Tasks to perform
a) Answer these questions about the mailing-list reply on JSON path documentation, which appears below:
(i) In how many queries did the reviewer find the path expression string not properly quoted?
(ii) Which function does the patch convert all of the example path queries to use?
(iii) Where does the reviewer suggest telling the reader to run the sample so that \set and :'json' can be used?
b) Restate word for word the part of the mailing-list reply below, starting with "On 2023-10-14 22:40" and going on through "patch to do so.".

Reading passage
____________
Re: Patch: Improve Boolean Predicate JSON Path Docs

From: Erik Wienhold <ewie(at)ewie(dot)name>
To: "David E(dot) Wheeler" <david(at)justatheory(dot)com>
Cc: pgsql-hackers(at)lists(dot)postgresql(dot)org
Subject: Re: Patch: Improve Boolean Predicate JSON Path Docs
Date: 2023-10-14 23:51:05
Message-ID: qpk36h5raavf66qpkthnynb3hhg3v7kj5xiybj3pe6gvraxqms@6fmeqdglg62q
Views: Raw Message | Whole Thread | Download mbox | Resend email
Thread:
Lists: pgsql-hackers

On 2023-10-14 22:40 +0200, David E. Wheeler write:
> Following up from a suggestion from Tom Lane[1] to improve the
> documentation of boolean predicate JSON path expressions, please find
> enclosed a draft patch to do so.

Thanks for putting this together. See my review at the end.

> It does three things:
>
> 1. Converts all of the example path queries to use jsonb_path_query()
> and show the results, to make it clearer what the behaviors are.

Nice. This really does help to make some sense of it. I checked all
queries and they do work out except for two queries where the path
expression string is not properly quoted (but the intended output is
still correct).

> 2. Replaces the list of deviations from the standards with a new
> subsection, with each deviation in its own sub-subsection. The regex
> section is unchanged, but I’ve greatly expanded the boolean expression
> JSON path section with examples comparing standard filter expressions
> and nonstandard boolean predicates. I’ve also added an exhortation not
> use boolean expressions with @? or standard path expressions with @@.

LGTM.

> 3. While converting the modes section to use jsonb_path_query() and
> show the results, I also added an example of strict mode returning an
> error.
>
> Follow-ups I’d like to make:
>
> 1. Expand the modes section to show how the types of results can vary
> depending on the mode, thanks to the flattening. Examples:
>
> david=# select jsonb_path_query('{"a":[1,2,3,4,5]}', '$.a ?(@[*] > 2)');
> jsonb_path_query
> ------------------
> 3
> 4
> 5
> (3 rows)
>
> david=# select jsonb_path_query('{"a":[1,2,3,4,5]}', 'strict $.a ?(@[*] > 2)');
> jsonb_path_query
> ------------------
> [1, 2, 3, 4, 5]
>
> 2. Improve the descriptions and examples for @?/jsonb_path_exists()
> and @@/jsonb_path_match().

+1

> [1] https://www.postgresql.org/message-id/1229727.1680535592%40sss.pgh.pa.us

My review:

> diff --git a/doc/src/sgml/func.sgml b/doc/src/sgml/func.sgml
> index affd1254bb..295f8ca5c9 100644
> --- a/doc/src/sgml/func.sgml
> +++ b/doc/src/sgml/func.sgml
> @@ -17205,7 +17205,7 @@ array w/o UK? | t
> For example, suppose you have some JSON data from a GPS tracker that you
> would like to parse, such as:
> <programlisting>
> -{
> + \set json '{

Perhaps make it explicit that the reader must run this in psql in order
to use \set and :'json' in the ensuing samples? Some of the existing
examples already use psql output but they do not rely on any psql
features.
____________
The data
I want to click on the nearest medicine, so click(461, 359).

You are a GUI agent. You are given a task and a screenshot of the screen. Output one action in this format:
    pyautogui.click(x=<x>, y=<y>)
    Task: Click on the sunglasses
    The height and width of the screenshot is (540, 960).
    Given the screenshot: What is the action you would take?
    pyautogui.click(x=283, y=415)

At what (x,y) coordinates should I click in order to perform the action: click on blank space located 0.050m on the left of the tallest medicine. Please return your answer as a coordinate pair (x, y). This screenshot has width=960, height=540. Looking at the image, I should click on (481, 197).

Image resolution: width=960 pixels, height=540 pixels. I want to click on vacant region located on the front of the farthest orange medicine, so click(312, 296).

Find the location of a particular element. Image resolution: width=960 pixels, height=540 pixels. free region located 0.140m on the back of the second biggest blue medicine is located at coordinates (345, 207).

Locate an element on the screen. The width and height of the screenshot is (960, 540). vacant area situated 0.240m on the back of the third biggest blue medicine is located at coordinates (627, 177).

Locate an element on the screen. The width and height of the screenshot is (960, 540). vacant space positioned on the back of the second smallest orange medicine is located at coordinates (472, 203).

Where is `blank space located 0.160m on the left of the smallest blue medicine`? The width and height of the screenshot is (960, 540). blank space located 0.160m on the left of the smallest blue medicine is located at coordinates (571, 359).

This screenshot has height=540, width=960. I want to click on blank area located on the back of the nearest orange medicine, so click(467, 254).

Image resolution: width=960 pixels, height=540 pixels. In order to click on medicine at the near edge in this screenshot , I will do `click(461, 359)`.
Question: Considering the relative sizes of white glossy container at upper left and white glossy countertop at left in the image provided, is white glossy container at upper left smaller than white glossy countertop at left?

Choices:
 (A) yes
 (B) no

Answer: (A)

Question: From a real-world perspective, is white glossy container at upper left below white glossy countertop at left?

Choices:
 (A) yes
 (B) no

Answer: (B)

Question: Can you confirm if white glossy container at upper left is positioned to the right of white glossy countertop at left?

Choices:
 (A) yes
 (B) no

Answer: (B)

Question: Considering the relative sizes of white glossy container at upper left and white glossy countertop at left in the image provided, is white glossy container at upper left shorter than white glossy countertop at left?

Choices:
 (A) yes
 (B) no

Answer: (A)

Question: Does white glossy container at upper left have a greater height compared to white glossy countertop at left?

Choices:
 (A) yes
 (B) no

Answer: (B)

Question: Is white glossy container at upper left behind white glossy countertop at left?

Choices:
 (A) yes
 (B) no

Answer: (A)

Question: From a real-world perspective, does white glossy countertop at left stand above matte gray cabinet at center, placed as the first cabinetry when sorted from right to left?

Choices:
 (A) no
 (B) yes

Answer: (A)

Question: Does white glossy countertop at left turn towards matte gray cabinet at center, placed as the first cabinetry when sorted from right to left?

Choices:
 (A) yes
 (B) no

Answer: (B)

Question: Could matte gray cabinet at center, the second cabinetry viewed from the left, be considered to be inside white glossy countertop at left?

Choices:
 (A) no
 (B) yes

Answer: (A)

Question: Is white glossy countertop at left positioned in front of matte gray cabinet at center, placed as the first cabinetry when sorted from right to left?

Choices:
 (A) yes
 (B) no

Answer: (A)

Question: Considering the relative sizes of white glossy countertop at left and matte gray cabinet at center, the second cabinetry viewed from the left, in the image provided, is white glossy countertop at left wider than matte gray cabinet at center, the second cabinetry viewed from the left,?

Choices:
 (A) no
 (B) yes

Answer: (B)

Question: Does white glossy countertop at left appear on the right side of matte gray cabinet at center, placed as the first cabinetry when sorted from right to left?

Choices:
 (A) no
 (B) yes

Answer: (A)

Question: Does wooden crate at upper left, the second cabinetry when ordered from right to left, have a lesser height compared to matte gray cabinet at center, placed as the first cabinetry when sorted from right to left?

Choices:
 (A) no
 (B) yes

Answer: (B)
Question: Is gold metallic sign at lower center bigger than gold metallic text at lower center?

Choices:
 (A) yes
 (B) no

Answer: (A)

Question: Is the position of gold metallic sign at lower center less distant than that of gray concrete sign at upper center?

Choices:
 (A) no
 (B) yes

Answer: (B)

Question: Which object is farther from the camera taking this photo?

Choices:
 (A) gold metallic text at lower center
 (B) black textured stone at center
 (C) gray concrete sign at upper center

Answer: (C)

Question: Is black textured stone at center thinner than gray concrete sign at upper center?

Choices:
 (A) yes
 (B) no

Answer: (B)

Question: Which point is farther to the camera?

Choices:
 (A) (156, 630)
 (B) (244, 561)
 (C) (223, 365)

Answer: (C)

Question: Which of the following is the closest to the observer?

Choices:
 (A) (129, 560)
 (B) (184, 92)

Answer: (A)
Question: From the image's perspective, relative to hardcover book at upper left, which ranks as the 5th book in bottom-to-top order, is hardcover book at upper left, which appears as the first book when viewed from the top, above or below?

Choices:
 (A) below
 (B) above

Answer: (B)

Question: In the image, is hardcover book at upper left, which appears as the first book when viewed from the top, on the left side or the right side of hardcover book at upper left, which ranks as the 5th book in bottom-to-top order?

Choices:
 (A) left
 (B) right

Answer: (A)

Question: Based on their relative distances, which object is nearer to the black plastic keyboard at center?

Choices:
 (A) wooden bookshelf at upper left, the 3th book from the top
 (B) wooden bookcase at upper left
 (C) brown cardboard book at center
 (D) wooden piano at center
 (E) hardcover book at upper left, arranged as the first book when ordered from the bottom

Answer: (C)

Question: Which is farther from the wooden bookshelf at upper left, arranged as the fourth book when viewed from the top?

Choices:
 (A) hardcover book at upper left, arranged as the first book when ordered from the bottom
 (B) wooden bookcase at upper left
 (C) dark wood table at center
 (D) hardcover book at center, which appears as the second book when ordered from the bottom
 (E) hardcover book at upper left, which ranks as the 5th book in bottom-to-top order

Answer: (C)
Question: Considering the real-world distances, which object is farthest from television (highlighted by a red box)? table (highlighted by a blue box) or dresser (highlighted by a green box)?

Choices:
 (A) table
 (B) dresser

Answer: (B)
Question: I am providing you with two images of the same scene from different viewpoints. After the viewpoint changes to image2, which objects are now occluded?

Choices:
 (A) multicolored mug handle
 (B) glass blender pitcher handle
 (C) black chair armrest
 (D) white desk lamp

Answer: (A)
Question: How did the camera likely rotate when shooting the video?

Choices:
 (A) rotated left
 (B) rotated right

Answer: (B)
____________
Set of answers
a)
(i) Two
(ii) jsonb_path_query()
(iii) In psql

b)
On 2023-10-14 22:40 +0200, David E. Wheeler write:
> Following up from a suggestion from Tom Lane[1] to improve the
> documentation of boolean predicate JSON path expressions, please find
> enclosed a draft patch to do so.